**EXERCISE OBJECTIVE**
Return, character for character, the lines from the one bearing "Technologie.." through the end of the material. Omit everything before that line.

*** SUPPLIED INFORMATION ***

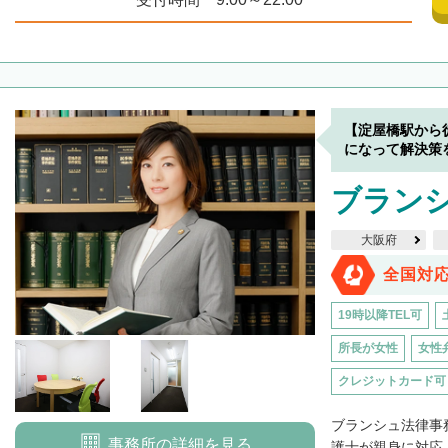
【淀屋橋駅から
になって解決策
ブラン
大阪府
全国対
19時以降TEL可
所長が女性
女性
クレジットカード可
ブランシュ法律事
事務所の詳細を見る
護士が親身に対応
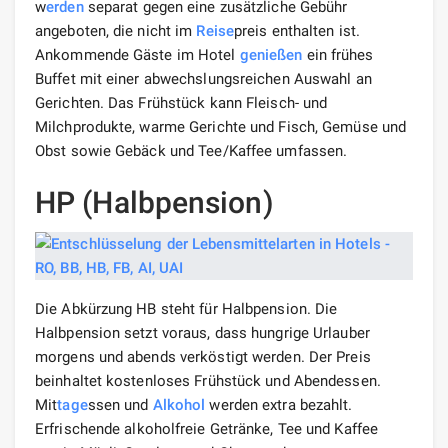
w
erden
separat gegen eine zusätzliche Gebühr
angeboten, die nicht im
Reise
preis enthalten ist.
Ankommende Gäste im Hotel
genießen
ein frühes
Buffet mit einer abwechslungsreichen Auswahl an
Gerichten. Das Frühstück kann Fleisch- und
Milchprodukte, warme Gerichte und Fisch, Gemüse und
Obst sowie Gebäck und Tee/Kaffee umfassen.
HP (Halbpension)
Die Abkürzung HB steht für Halbpension. Die
Halbpension setzt voraus, dass hungrige Urlauber
morgens und abends verköstigt werden. Der Preis
beinhaltet kostenloses Frühstück und Abendessen.
Mit
tage
ssen und
Alkohol
werden extra bezahlt.
Erfrischende alkoholfreie Getränke, Tee und Kaffee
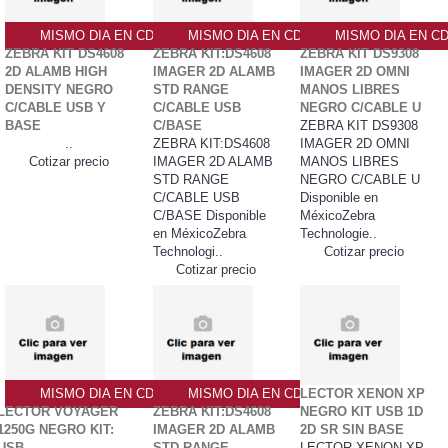
MISMO DIA EN CDMX
MISMO DIA EN CDMX
MISMO DIA EN C
ZEBRA KIT DS4608
ZEBRA KIT:DS4608
ZEBRA KIT DS9308
2D ALAMB HIGH
IMAGER 2D ALAMB
IMAGER 2D OMNI
DENSITY NEGRO
STD RANGE
MANOS LIBRES
C/CABLE USB Y
C/CABLE USB
NEGRO C/CABLE U
BASE
C/BASE
ZEBRA KIT DS9308
..
ZEBRA KIT:DS4608
IMAGER 2D OMNI
Cotizar precio
IMAGER 2D ALAMB
MANOS LIBRES
STD RANGE
NEGRO C/CABLE U
C/CABLE USB
Disponible en
C/BASE Disponible
MéxicoZebra
en MéxicoZebra
Technologie..
Technologi..
Cotizar precio
Cotizar precio
MISMO DIA EN CDMX
MISMO DIA EN CDMX
LECTOR XENON XP
LECTOR VOYAGER
ZEBRA KIT:DS4608
NEGRO KIT USB 1D
1250G NEGRO KIT:
IMAGER 2D ALAMB
2D SR SIN BASE
USB
STD RANGE
LECTOR XENON XP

*** End of SUPPLIED INFORMATION ***

**RESPONSE**
Technologie..
Technologi..
Cotizar precio
Cotizar precio
MISMO DIA EN CDMX
MISMO DIA EN CDMX
LECTOR XENON XP
LECTOR VOYAGER
ZEBRA KIT:DS4608
NEGRO KIT USB 1D
1250G NEGRO KIT:
IMAGER 2D ALAMB
2D SR SIN BASE
USB
STD RANGE
LECTOR XENON XP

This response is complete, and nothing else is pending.